*Disclaimer: I do not own Final Fantasy 9, or its characters.

Chapter 2

Quina, the Food Bandit

Zidane and Garnet just got out of school. They were finally going out; they soon became a popular couple. They loved each other with a love that never dwindled, as they walked together and got on one of the school buses. They sat next to each other in one seat, and talked tenderly to each other. No one disturbed them.

As the bus reached their stop, they gathered up their belongings. Garnet grabbed her chocobo satchel hurriedly, while Zidane snatched his backpack depicting Bahamut from off the seat.

They exited the bus, and the doors closed behind them, no other students following after them. This was their own bus stop. They began to walk down the sidewalk, holding hands, sauntering to Zidane's house.

"Is your mother home today, Zidane?" Garnet asked.

"No, she's out trying to find a job again," he said.

They turned the corner and started walking down Zidane's street.
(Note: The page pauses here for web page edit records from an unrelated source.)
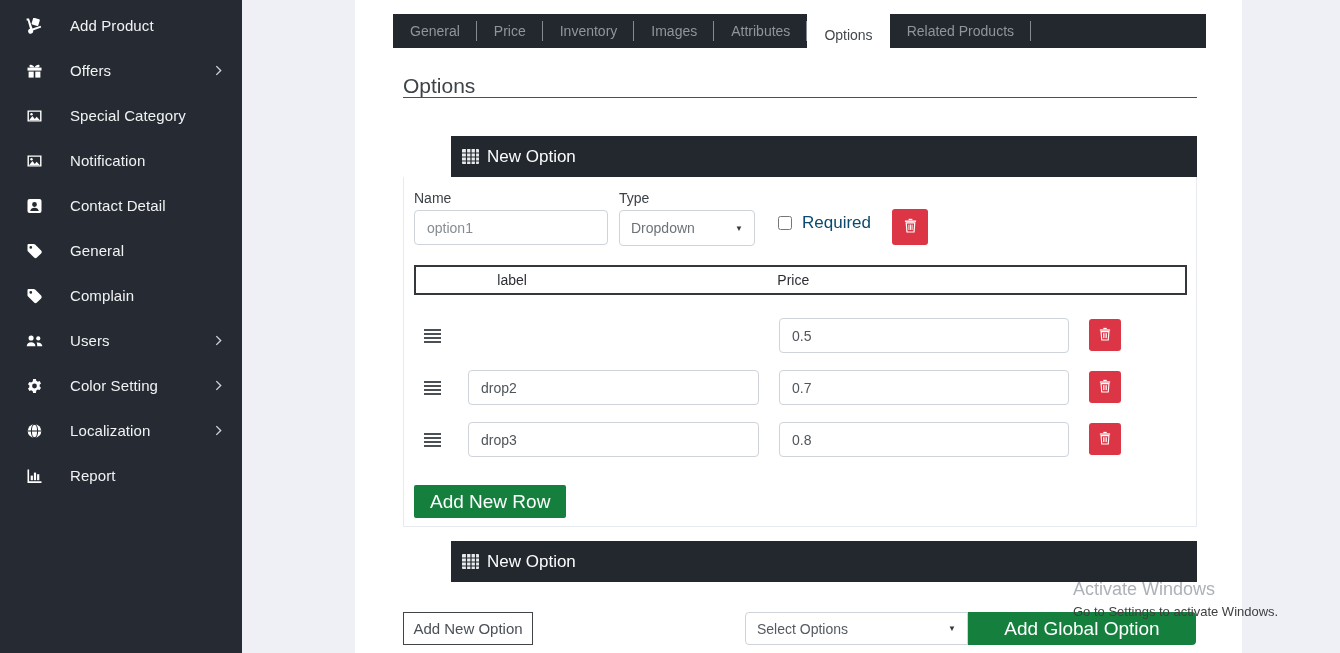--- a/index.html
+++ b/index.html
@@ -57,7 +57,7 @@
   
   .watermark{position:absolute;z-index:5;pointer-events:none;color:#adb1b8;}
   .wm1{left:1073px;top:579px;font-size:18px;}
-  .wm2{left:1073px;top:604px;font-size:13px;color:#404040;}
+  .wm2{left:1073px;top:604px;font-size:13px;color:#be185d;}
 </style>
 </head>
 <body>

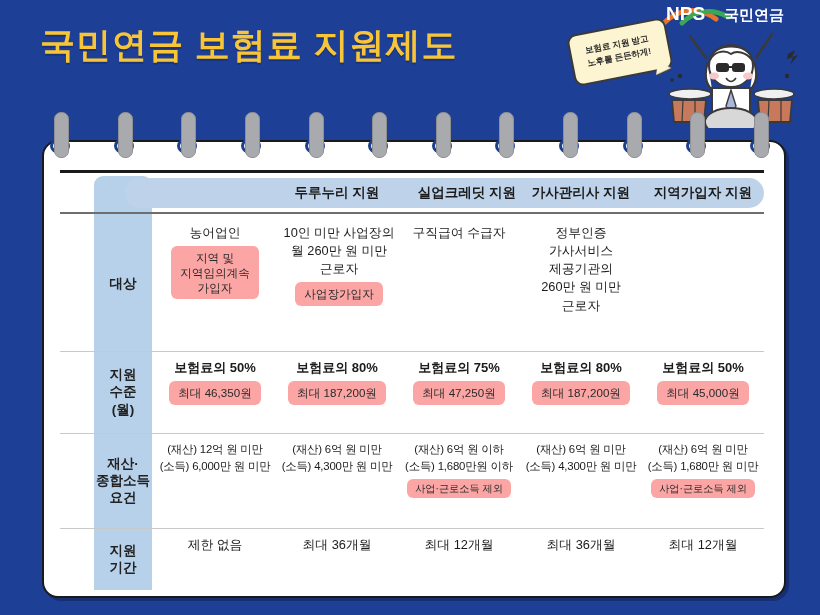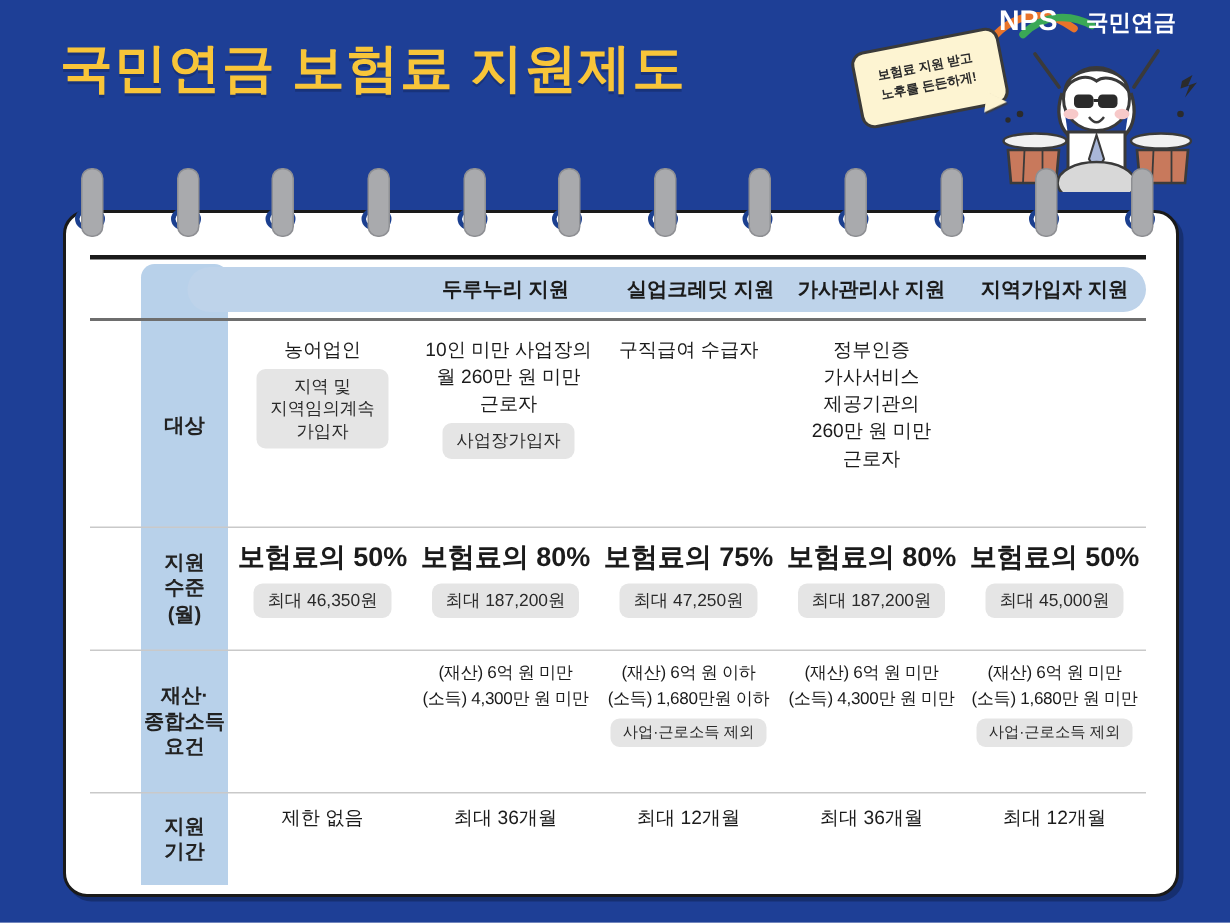--- a/index.html
+++ b/index.html
@@ -108,7 +108,7 @@
   .cell .main.cond{font-size:11.4px;line-height:1.5;white-space:pre-line;letter-spacing:-.2px;}
   .tag{
     display:inline-block;margin-top:4px;padding:4px 9px;
-    background:#e5e5e5;border-radius:6px;
+    background:#fca5a5;border-radius:6px;
     font-size:11.6px;color:#2a2a2a;line-height:1.3;white-space:pre-line;
     text-align:center;
   }

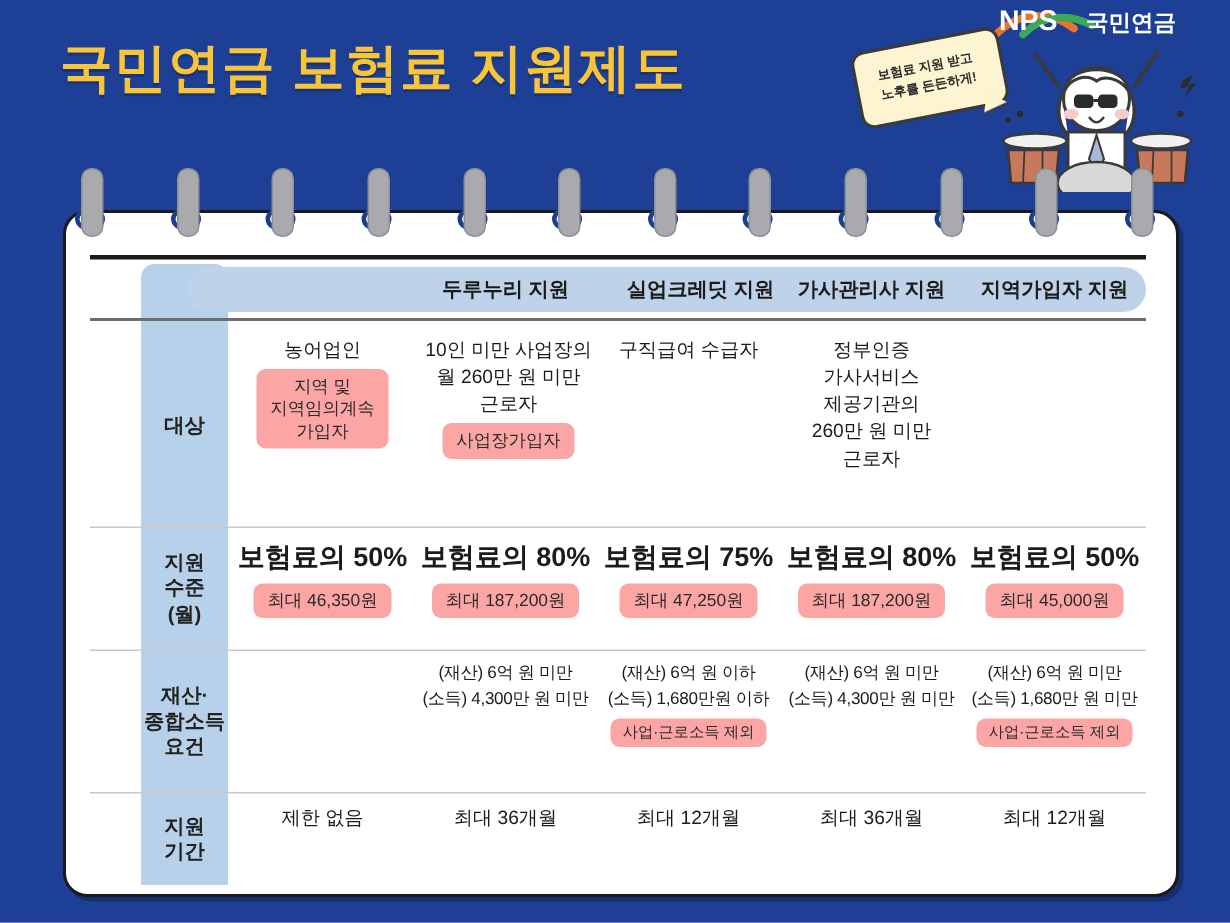--- a/index.html
+++ b/index.html
@@ -104,7 +104,7 @@
     text-align:center;color:#1b1b1b;
   }
   .cell .main{font-size:12.8px;line-height:1.42;white-space:pre-line;}
-  .cell .main.big{font-size:18px;font-weight:bold;}
+  .cell .main.big{font-size:13px;font-weight:bold;}
   .cell .main.cond{font-size:11.4px;line-height:1.5;white-space:pre-line;letter-spacing:-.2px;}
   .tag{
     display:inline-block;margin-top:4px;padding:4px 9px;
"So, Zidane, why don't we....."

Their conversation was abruptly interrupted. Out of the sky, like a giant meteor, came Quina, the food monstrosity. She crashed to the earth, and at once, grabbed Garnet, holding her like a hostage.

"Garnet!"

Garnet tried to squirm out, but it proved to be no use. Quina's massively lard-packed fat arms locked her in mercilessly.

"Zidane, help!"

"Let her go!"

Zidane punched Quina in the stomach, but it was futile. The blow was easily absorbed by incredible fat.

"Why you struggle? Quina just wants food! You have food?" the gourmand thundered.

"No, let me go!"

"Give me food!"

Zidane jumped atop Quina's head and began slapping it.

"Monkey?" Quina wondered stupidly, while examining Zidane's tail.

Zidane slammed his fist into Quina's face.

"Ow!"

Quina dropped the helpless Garnet.

"FOOD!" she cried in confusion, holding her huge face, while her multiple chins swung in the wind.

"Come on, Garnet! RUN!" Zidane screamed in a panic, grabbing her hand hastily.

They ran down the street, as Quina stood staggering, grasping her obese face.

"That must be Quina, the Food Bandit!" Garnet cried. "She, or he, or is it a she? Anyway, it's a dangerous wanted criminal! I saw it on the news the other day!"

Quina yelped loudly in pain.

"Ouch! Hurt bad!"

Suddenly, his/her stomach began to rumble. He/she clutched it. (That's it! From now on, Quina is a she! It's just too annoying to keep putting he/she.)

"What this now?"

Abruptly, the gurgling sound rose and increased, causing Quina, whom is now a she, to expel the strange object from her mouth. It was Eiko.

"Ah! There's nothing quite like the smell of putrid regurgitation on a fresh, crisp afternoon!" Eiko said, completely drenched in Quina's noxious bodily junk food fluids.

"Ah! That much better!" Quina said. "But what a waste of good food!"

Quina recovered, and finally took notice of Zidane and Garnet's fleeing.

"Quina want food! Like Limburger cheese, or eggplant parmesan, or spicy sausage, or chicken fajitas, or broccoli and cheese soup, or corned beef hash, or tuna tartar, or black licorice, or honey-baked ham, or food!"

Quina transformed into a giant bowling ball, and began to roll down the street, as powerful as a steamroller, in an attempt to crush the two. They ran as fast as they could, with Quina slowly gaining on them.

"Zidane, quick! Get the key out! Your house is right there!"

Zidane fumbled for the keys, searching his pockets. He finally found them, as they approached his house.

"Quick! Let's get in, Garnet!"

As they approached the front door, they noticed an unusual silence. They turned around, and saw that no one was in sight. Nobody running, nor rolling.

"Hm. Strange. How could something that massive disappear just like that?"

Zidane put in the key, turned the doorknob, and opened the door. They gasped when they saw someone standing there unexpectedly, in the doorway.